Le malewa ambulant    

Le commerce ambulant n’a cessé de prendre de l’ampleur à Kinshasa. Aujourd’hui, un nouveau phénomène est visible dans les rues : des « restaurants » mobiles, qui n’ont rien à voir avec la charcuterie, les arachides ou encore le manioc qui sont souvent proposés. Le plus en vedette, depuis quelques temps, s’appelle « evida », un plat constitué de poisson fumé accompagné généralement de chikwangue. Elles sont de plus en plus nombreuses, les femmes qui, seau en plastic transparent sur la tête, parcourent les rues de la ville pour vendre ce plat aux plus défavorisés. « Elles passent chaque jour et nous permettent d’avoir quelque chose à manger rapidement pendant les heures de pause », commente un mécanicien à Ngaliema. Depuis un certains temps, l’on découvre également, dans les rues, des vendeurs vêtus de blouses blanches. Ils proposent généralement des grillades accompagnées de bananes plantains ou de chikwangue. Chaque jour, Gaston Kabeya, l’un d’eux, passe chez un fournisseur. Lui qui peut vendre jusqu’à 70 000 francs par jour affirme gagner, par mois, 25 % de son capital.

Des expatriés s’en mêlent     

Le commerce ambulant n’est pas l’apanage des seuls Congolais. Quelques expatriés s’y sont mis. A l’instar de Hadji, Sénégalais, que d’aucuns connaissent pour son café fortifiant à base, notamment, de gingembre. Il vend la mesure à 200 et 300 francs. « C’est vraiment un café efficace pour le corps», reconnaissent, en chœur, quelques porteurs de sacs de ciment à l’entrée de Mont Fleury qui sont parmi les plus fidèles consommateurs du « fortifiant ». « J’ai commencé ce commerce depuis Dakar. Je le continue ici depuis quatre ans », ajoute Hadji. Alors que les jeunes Ouest-africains sont plus connus, dans la capitale, pour leurs activités de grillade, Hadji préfère parcourir les rues de Kinshasa avec ses quatre thermos de café. Il dit, d’ailleurs, n’être pas le seul Sénégalais à se lancer dans cette spécialité.

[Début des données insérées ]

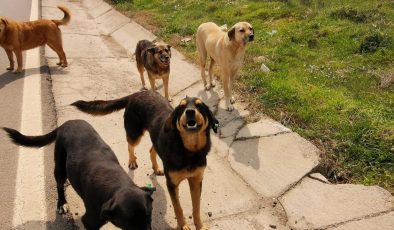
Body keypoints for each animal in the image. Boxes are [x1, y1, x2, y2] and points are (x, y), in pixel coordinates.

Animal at [4, 119, 157, 229]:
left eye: (149, 216)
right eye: (130, 223)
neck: (117, 185)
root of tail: (66, 123)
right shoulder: (90, 221)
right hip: (60, 168)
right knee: (59, 185)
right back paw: (62, 203)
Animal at [71, 90, 219, 230]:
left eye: (200, 106)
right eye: (182, 107)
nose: (190, 111)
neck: (189, 151)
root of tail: (137, 93)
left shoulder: (196, 181)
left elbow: (196, 208)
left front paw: (200, 226)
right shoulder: (172, 184)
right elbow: (178, 208)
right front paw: (183, 225)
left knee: (152, 149)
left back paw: (156, 167)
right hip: (134, 133)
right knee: (130, 145)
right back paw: (132, 161)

Plus rapide et bénéfique      

Nationaux ou expatriés, ces commerçants restent unanimes sur une chose : la vente ambulante leur permet d’écouler plus rapidement leur marchandise. « Sur un étal au marché, je peux faire trois à quatre jours avec la même quantité de marchandises alors que je peux tout écouler en une journée en marchant. Certes, c’est pénible de parcourir de longues distances, mais cela me permet de toucher chaque jour l’ensemble de mon bénéfice », argumente Maguy Kisita, 40 ans, vendeuse d’arachide et de manioc. Elle espère gagner, à la fin de la journée, 10 000 francs sur les arachides achetées à 20 000 francs. « C’est avec ce fonds que j’entretiens ma petite famille », ajoute celle qui s’est lancée dans cette activité depuis l’âge de 13 ans.  Evoluant dans l’informel, ces commerçants ne payent aucune taxe à l’Etat. Leur unique et grande difficulté c’est qu’ils sont souvent interdits de vendre dans le centre ville. Maguy Kisita a vu souvent sa marchandise confisquée par la police. Depuis, elle n’ose plus trop s’aventurer à la Gombe.